So here I am once again, at a place in life where I am sitting and wondering what it is I need to do for God. Have you ever been there? Just not sure what’s next. Maybe you’re in a hurtful or painful relationship or at a crossroads in life and not sure what you are supposed to do next.
So, here I am just one little click from the age of 60. Wow! Does that ever sound old to my ears and, yet, in so many ways, I do not feel my age at all. I’m looking once again for another job and we are at a new church, where I’m not sure what my ministry is yet. Confused.

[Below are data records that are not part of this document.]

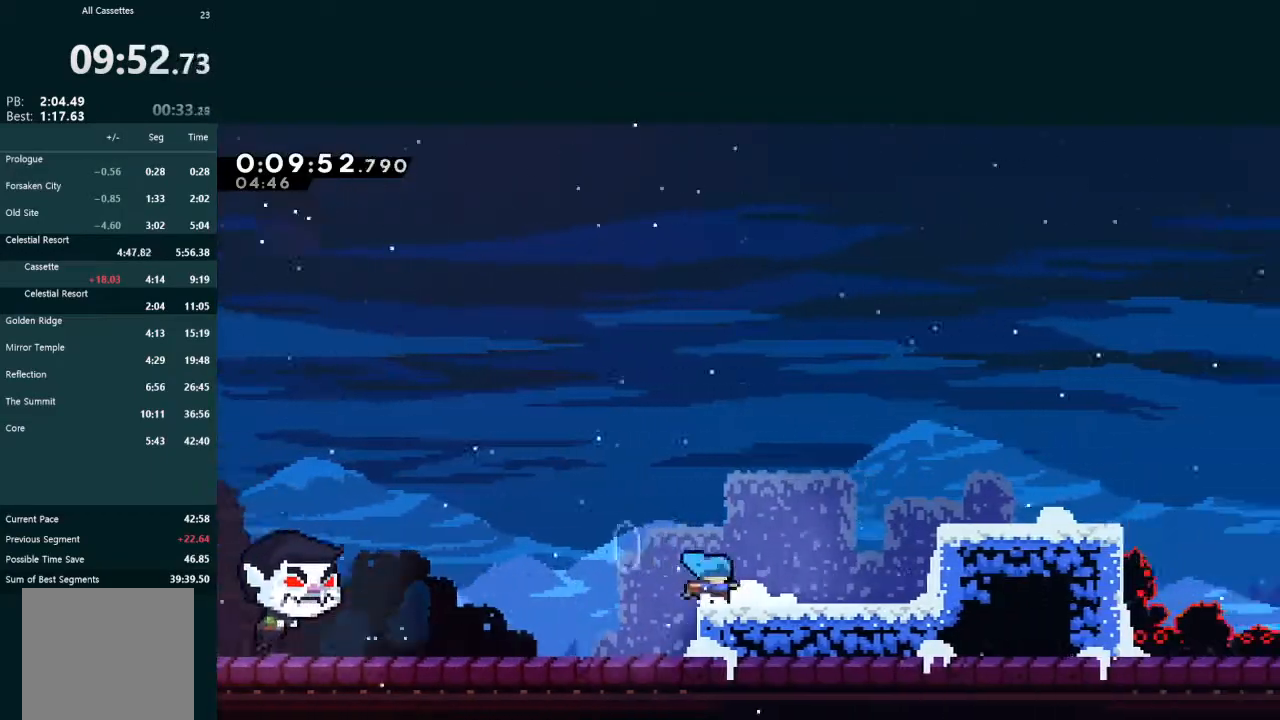
{"buttons": ["DPAD_RIGHT"], "left_stick": "center", "events": [[67, "X", "down"], [167, "X", "up"], [200, "A", "down"], [367, "A", "up"]]}
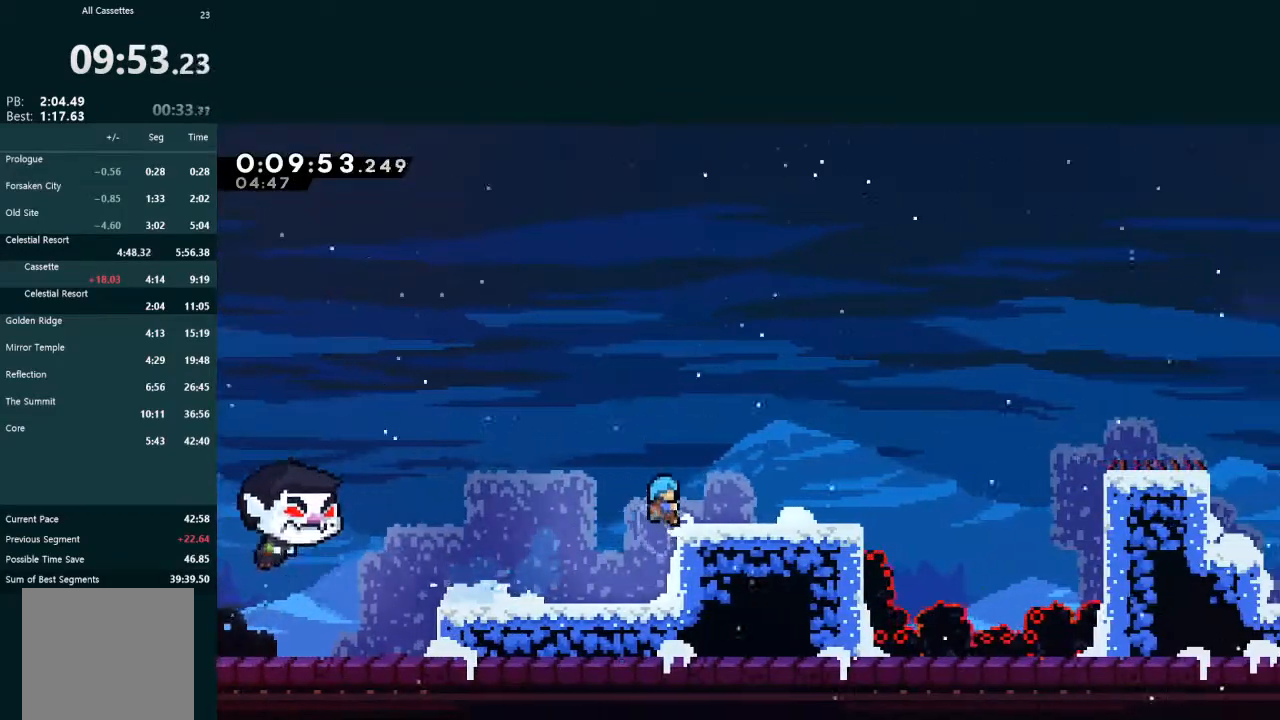
{"buttons": ["DPAD_RIGHT"], "left_stick": "center", "events": [[67, "X", "down"], [167, "L2", "down"], [167, "X", "up"], [200, "DPAD_UP", "down"], [467, "DPAD_UP", "up"], [500, "L2", "up"]]}
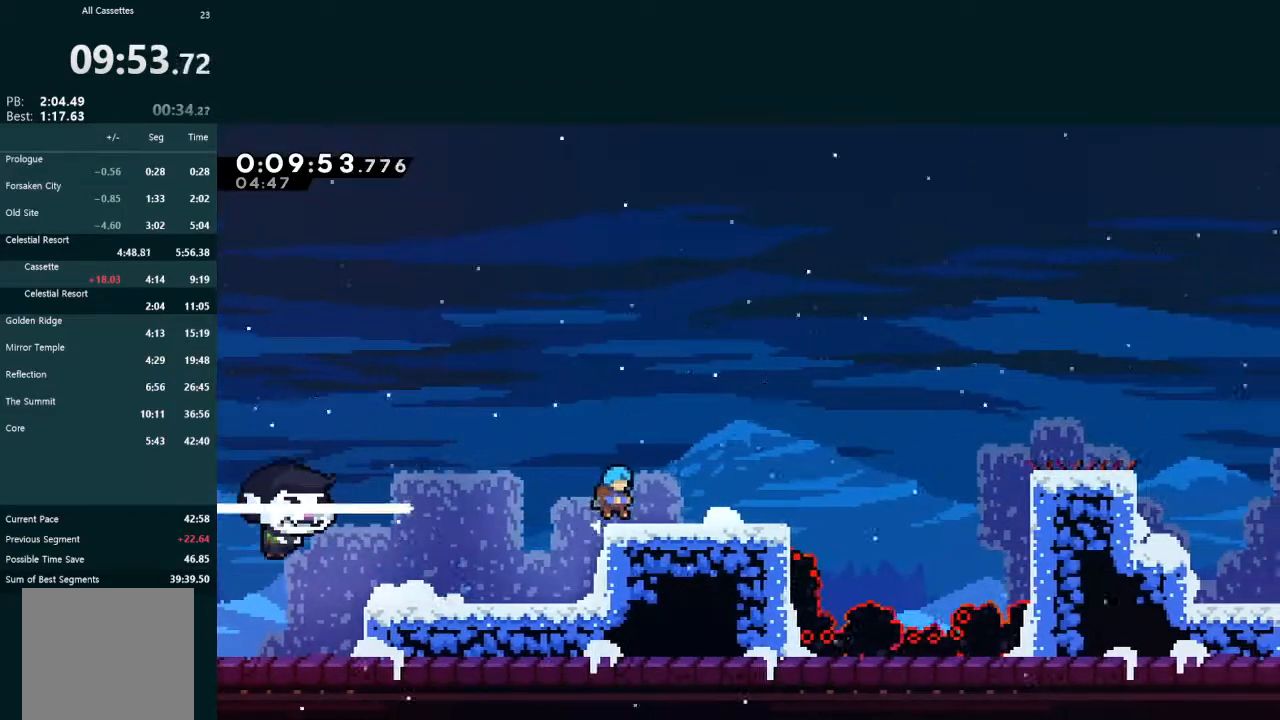
{"buttons": ["A", "DPAD_RIGHT"], "left_stick": "center", "events": [[133, "X", "down"], [233, "X", "up"], [333, "A", "down"]]}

Then I read in this in my devotional time: “Nevertheless, each one should retain the place in life that the Lord assigned to him and to which God has called him. This is the rule I lay down in all the churches.” (I Corinthians 7:17) That verse literally jumps out at me this morning, had to stop my devotions and delve into it and see what God had to say to me.

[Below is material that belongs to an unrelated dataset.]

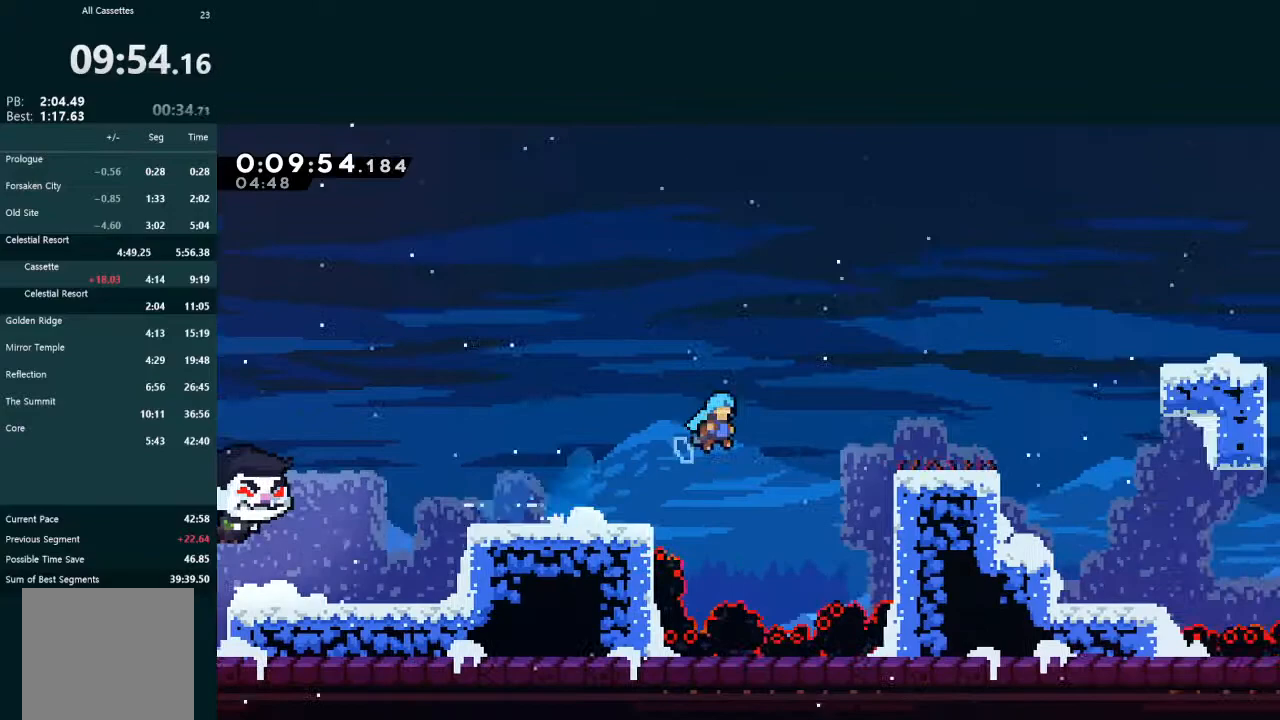
{"buttons": ["L2", "DPAD_UP", "DPAD_RIGHT"], "left_stick": "center", "events": [[167, "L2", "down"], [200, "DPAD_UP", "down"], [233, "A", "up"], [400, "A", "down"], [500, "A", "up"]]}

Retain the place in life that the Lord assigned. What place is that for me? Wife. Pastor’s wife. Mother. Nana. Sister. Auntie. Friend. I am and have been all of these and so much more. God called me to a big job. First to be that loving and supportive wife. I feel I do that well, and pastor’s wife, I have truly been in the ministry all my life. I would not know how to live any differently. Mother, I work hard at being a good mother, and a loving Nana.
Yet, here I am feeling just a little lost. Then I look at I Timothy 4:17 and it says, “For this reason I am sending to you Timothy, my son whom I love, who is faithful in the Lord. He will remind you of my way of life in Christ Jesus, which agrees with what I teach everywhere in every church.”
Ok, God has sent me, yes, I agree with this. God sent me to Tarkio, Missouri to help lead a wonderful group of people. I feel positive about this and will endeavor to do my best. But, I believe where I feel lost is in what does God want me to do outside of the church? Where can I serve Him the best on the work field?
I am once again looking for work outside my home, bills still need to be paid. I need a job, but I also enjoy working. I have never been one to just sit at home and have no place to go or no work to do. And now I am almost 60. Who would want an aging, uneducated woman?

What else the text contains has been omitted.